Haby, l’experte en Lutte Anti Erosive (LAE) : Formée à la première heure, elle fait partie des  leaders et organisatrices de l’activité dans son village Landou. Avec le noyau de femmes leaders et l’animateur, elles suivent la programmation des journées d’investissement, procèdent à l’identification et à la réalisation des ouvrages. Elle a fait l’objet de plusieurs interviewes lors des reportages par des médias nationaux et internationaux pour expliquer leur activité de défense et restauration des sols (DRS), les types d’ouvrages de lutte anti-érosive, leurs utilités  et impacts sur la végétation, la restauration des terres, la sécurité du village, etc.

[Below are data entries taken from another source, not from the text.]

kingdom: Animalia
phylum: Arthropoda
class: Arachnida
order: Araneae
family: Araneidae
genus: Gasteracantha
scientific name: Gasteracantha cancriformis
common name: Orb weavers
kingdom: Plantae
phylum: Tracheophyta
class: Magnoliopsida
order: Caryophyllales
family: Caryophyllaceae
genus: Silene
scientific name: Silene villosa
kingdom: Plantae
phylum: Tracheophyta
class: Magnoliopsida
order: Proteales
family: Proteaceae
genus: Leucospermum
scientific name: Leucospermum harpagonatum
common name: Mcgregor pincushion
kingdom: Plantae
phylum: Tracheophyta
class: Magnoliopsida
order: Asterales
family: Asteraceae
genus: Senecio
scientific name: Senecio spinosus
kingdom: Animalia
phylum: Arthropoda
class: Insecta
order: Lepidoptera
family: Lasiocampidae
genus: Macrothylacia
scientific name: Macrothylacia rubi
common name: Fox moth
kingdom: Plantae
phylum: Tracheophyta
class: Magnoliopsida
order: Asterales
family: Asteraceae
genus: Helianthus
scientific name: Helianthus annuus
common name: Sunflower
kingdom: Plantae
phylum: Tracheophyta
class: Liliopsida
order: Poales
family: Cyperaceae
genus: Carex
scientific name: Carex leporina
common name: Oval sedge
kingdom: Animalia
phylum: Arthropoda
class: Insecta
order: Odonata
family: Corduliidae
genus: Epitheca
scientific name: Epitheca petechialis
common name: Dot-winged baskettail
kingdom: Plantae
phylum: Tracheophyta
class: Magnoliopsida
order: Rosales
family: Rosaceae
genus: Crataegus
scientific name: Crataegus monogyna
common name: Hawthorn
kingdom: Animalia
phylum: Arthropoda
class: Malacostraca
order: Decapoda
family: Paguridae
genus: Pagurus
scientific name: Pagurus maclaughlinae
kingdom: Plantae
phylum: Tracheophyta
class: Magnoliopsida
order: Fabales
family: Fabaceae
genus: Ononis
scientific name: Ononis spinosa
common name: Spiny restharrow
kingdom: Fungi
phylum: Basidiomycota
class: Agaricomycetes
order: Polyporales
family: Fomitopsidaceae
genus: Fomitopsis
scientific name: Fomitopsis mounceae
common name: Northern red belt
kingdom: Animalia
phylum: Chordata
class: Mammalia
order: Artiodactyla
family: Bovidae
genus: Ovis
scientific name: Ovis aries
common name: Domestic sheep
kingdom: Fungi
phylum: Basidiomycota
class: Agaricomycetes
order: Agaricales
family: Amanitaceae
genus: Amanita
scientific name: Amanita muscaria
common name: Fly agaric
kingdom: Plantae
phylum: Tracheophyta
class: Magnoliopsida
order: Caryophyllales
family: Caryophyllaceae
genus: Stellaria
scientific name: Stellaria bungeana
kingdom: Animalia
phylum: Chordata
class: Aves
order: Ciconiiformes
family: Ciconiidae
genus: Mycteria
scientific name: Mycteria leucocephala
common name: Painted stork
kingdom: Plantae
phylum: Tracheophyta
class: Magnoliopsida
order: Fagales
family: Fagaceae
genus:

Elle réalise également des ouvrages dans ses champs.

Haby, la défenseuse du foncier local : les sensibilisations faites pour la sécurisation des terres dans cette zone qui subit de fortes pressions foncières en raison de la réalisation des infrastructures (aéroport Blaise Diagne, autoroute à péage, cimenterie, etc.) et sa proximité avec Dakar ne l’ont pas laissée de marbre. Aussi raconte-t-elle fièrement l’anecdote où elle s’est mise sur le chemin du Caterpillar qui terrassait le sol pour des lotissements, pour préserver la terre de ses enfants. Elle (sa famille) a déposé une demande de délibérations pour régulariser leurs terres. Elle  contribue à la valorisation de leurs champs grâce aux activités agricoles développées.

Haby, la dame à la main verte, comme l’illustre la photo devant son goyavier. Elle achète régulièrement des fruits qu’elle donne aux enfants contre remise des pépins ou des graines qui passeront par sa main verte pour devenir de jeunes plantes. Tout est pour elle prétexte de pépinières, arbres fruitiers (papayers, citronniers, goyaviers, corossoliers, etc.) comme espèces forestières (kad, quinkéliba, ndiadame, kel, etc.). Elle contribue ainsi à la préservation des espèces en voie de disparition ou simplement utiles. Aussi fait-elle le bonheur des écoles, des paysans et de quelques citadins et même en dehors du pays, qui les achètent pour en faire des plantes de jardins. Elle a même acquis une cantine au site de recasement pour la vente de ses pépinières et de semences.

Toutes les personnes qui la connaissent, reconnaissent en elle ce don et cette passion que les contraintes de son environnement ne découragent guère. Elle gagne des revenus avec la vente de ses produits ASD diversifiés. Aussi s’exclame- t-elle souvent  « Si j’avais de l’eau » comme pour laisser deviner tout ce qu’elle aurait pu faire avec ce liquide précieux si rare dans leur village. Elle a également le soutien de ses enfants qui l’appuient dans les factures d’eau.

Puisse-t-elle continuer à vivre dignement de son engagement et de sa passion de praticienne de l’’agroécologie au service de sa collectivité et du monde.